On doit à Marcel Bluwal, quelques riches heures de la télévision française. Subissant un ostracisme assez franchouillard, il n’a réalisé au cinéma que trois films « Le monte-charge » (1961), le cultissime « Carambolages » (1963) et « Le plus beau pays du monde » (1998), trois réussites, les deux premiers étant produits par Alain Poiré. « Le monte-charge » sorti en mai 1962, est un solide polar psychologique adapté du roman de Frédéric Dard. Une nuit de Noël, à Asnières, en banlieue parisienne, Robert Herbin – Robert Hossein, dans son registre habituel « taciturnus » -, interdit de séjour après une peine de prison, revient dans la maison de sa mère, morte durant sa détention. Il erre pendant que la population s’active pour les préparatifs du réveillon. Il est s’installe seul dans un restaurant, avant d’être intrigué par une mère de famille, seule avec sa petite fille de 5 ans. Une intimité s’installe entre eux, il les accompagne au cinéma, ne résistant pas à la prendre la mère par l’épaule. La jeune femme se nomme Marthe Dravat, c’est Léa Massari, ravissante, intrigante, et pas très farouche. Il l’accompagne jusque chez elle, un atelier de reliures. Pour accéder à l’appartement il faut prendre un monte-charge. Le mari est absent, Marthe déclare qu’il la trompe régulièrement, elle couche sa fille et met un peu de musique… Arrêtons ici la narration, l’intrigue étant très prenante et bien ficelée.

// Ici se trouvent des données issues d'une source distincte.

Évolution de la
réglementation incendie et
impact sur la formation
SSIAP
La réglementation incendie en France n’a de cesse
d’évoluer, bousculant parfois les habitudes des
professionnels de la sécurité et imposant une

Marcel Bluwal analyse deux solitudes, à travers le retour de Robert, déboussolé. Il cherche de nouveaux repères, essayant de retrouver une émotion d’enfance en s’achetant une petite décoration de Noël. Le jeu très prenant de Léa Massari, qui venait de connaître un succès international avec « L’aventura » de Michelangelo Antonioni, et celui nerveux de Robert Hossein, rajoute à l’intérêt du film. Arrive aussi un troisième personnage, un concessionnaire automobile, hâbleur, nommé Adolphe Hery, joué par l’admirable Maurice Biraud, entre sympathie et roublardise. C’est une excellente composition pour ce formidable comédien dans un personnage rencontré de manière inattendue, lors d’un « Minuit chrétien » d’une messe catholiquet. On retrouve également l’indispensable Robert Dalban, ami de Robert Hossein et du producteur Alain Poiré, en commissaire bon enfant. L’histoire se déroule avec suspense, dans l’unité de temps d’une nuit de Noël, propice au spleen et à la mélancolie. Le regard est chaleureux pour le petit monde d’une banlieue bien française, on s’amuse à reconnaître une multitude de seconds rôles Charles Lavialle et Étienne Bierry en patrons de bistrot, Georges Géret et André Weber, en consommateurs belliqueux, Maurice Garrel en gardien de la paix s’attendrissant sur des décorations de Noël, Bernard Musson en passant, et même Henri Attal en spectateur de cinéma. Le film figure dans la filmographie officielle de Dominique Zardi, qui n’était jamais trop loin de son compère Attal, mais je ne l’ai pas reconnu ici. Soulignons la belle musique du talentueux et prolifique Georges Delerue, aidant à créer une atmosphère. Ce film qui concilie l’intrigue, en filmant avec humanité une banlieue triste des années 60, et la psychologie des personnages, donne au final une oeuvre singulière.